Isolation and Quantitation of beta-d-Glucopyranosyl Abscisate from Leaves of Xanthium and Spinach

Abstract

From previous work (Zeevaart 1980 Plant Physiol 66: 672-678) Xanthium leaves are known to contain a high level of alkali-hydrolyzable conjugated abscisic acid. This abscisic acid conjugate has been isolated and identified by mass spectrometry, nuclear magnetic resonance, and chemical and enzymic degradation techniques, as the glucosyl ester of abscisic acid, beta-d-glucopyranosyl abscisate. The glucosyl ester of abscisic acid was the only abscisic acid conjugate found in Xanthium leaves. It was also isolated from spinach leaves.An insignificant amount of the glucosyl ester of abscisic acid partitioned into diethyl ether, whereas 12% partitioned into ethyl acetate. Consequently, removal of abscisic acid by partitioning with ethyl acetate will result in considerable losses of the glucosyl ester of abscisic acid from the aqueous phase.
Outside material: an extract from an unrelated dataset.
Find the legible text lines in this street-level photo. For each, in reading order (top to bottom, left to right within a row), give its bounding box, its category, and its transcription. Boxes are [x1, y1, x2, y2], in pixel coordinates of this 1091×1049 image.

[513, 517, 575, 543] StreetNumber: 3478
Diethyl ether is, therefore, recommended for separation of abscisic acid and the glucosyl ester of abscisic acid by solvent partitioning.A method for quantitation of the glucosyl ester of abscisic acid as the tetraacetate derivative by gas-liquid chromatography with an electron capture detector was developed. The level of beta-d-glycopyranosyl abscisate in Xanthium leaves increased from 3.6 nanomoles per gram fresh weight in turgid leaves to 22.9 nanomoles in leaves from plants subjected to seven wilting-recovery cycles. beta-d-glycopyranosyl abscisate in Xanthium leaves may be a stable end product of abscisic acid metabolism.